> **Material for this exercise**:
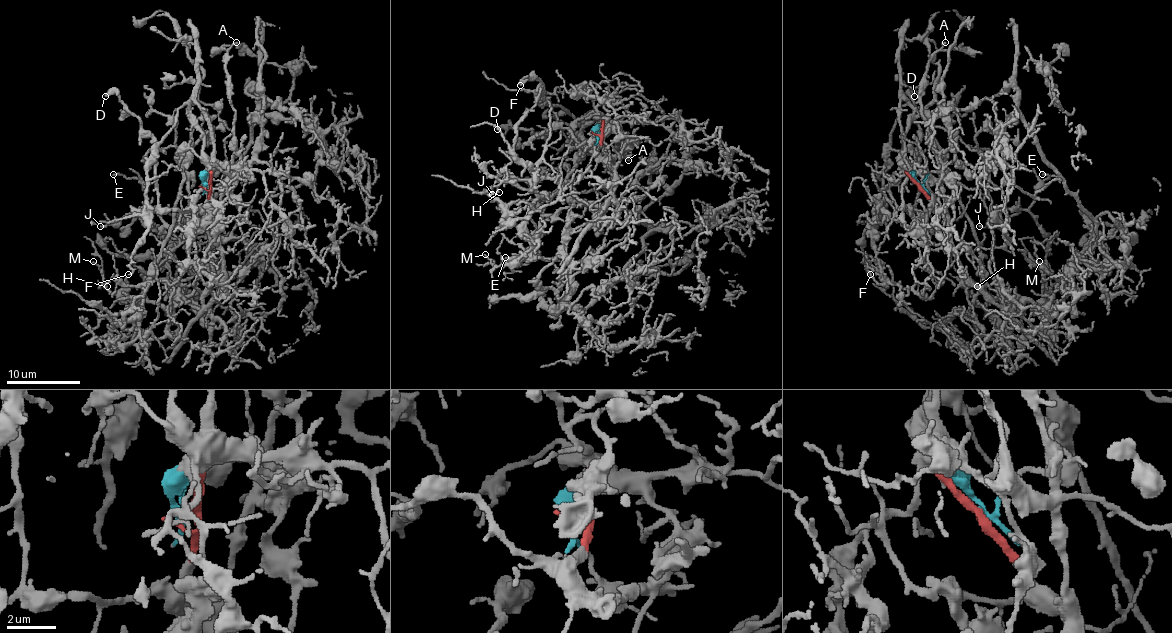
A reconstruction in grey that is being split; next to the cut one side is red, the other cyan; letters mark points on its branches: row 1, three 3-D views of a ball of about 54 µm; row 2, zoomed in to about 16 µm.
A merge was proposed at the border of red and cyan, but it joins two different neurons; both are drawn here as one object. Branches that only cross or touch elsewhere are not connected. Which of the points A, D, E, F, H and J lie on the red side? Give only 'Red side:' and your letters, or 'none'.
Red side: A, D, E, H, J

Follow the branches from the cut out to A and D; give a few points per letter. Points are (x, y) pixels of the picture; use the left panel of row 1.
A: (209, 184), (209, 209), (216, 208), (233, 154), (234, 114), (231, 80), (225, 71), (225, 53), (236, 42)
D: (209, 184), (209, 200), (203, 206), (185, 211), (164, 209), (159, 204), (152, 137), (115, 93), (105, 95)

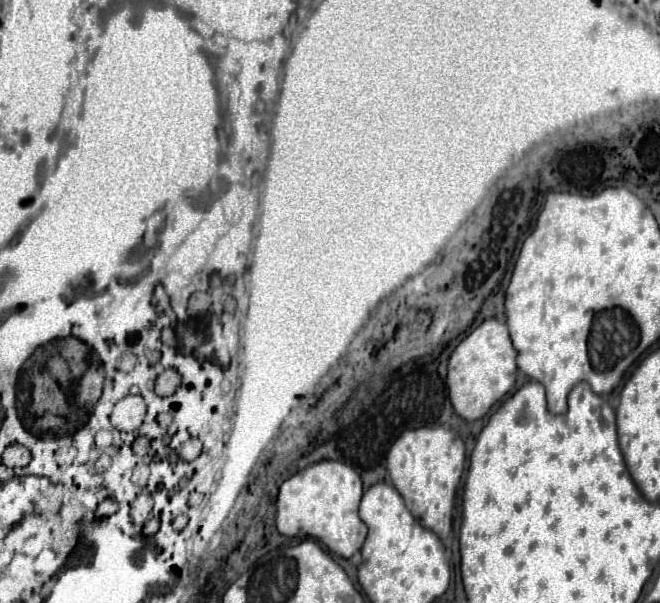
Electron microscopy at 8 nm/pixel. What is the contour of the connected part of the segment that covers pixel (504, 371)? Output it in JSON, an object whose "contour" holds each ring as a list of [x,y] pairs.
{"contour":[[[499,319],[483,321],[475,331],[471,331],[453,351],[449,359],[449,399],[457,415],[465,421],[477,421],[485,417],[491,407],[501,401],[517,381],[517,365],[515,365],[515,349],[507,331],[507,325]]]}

> **Problem details**:
Beginning at the line that holds "Electron microscopy at", reproduce the lines exactly up to and including the final line of the entries.

> **Response box**:
Electron microscopy at 8 nm/pixel. What is the contour of the connected part of the segment that covers pixel (504, 371)? Output it in JSON, an object whose "contour" holds each ring as a list of [x,y] pairs.
{"contour":[[[499,319],[483,321],[475,331],[471,331],[453,351],[449,359],[449,399],[457,415],[465,421],[477,421],[485,417],[491,407],[501,401],[517,381],[517,365],[515,365],[515,349],[507,331],[507,325]]]}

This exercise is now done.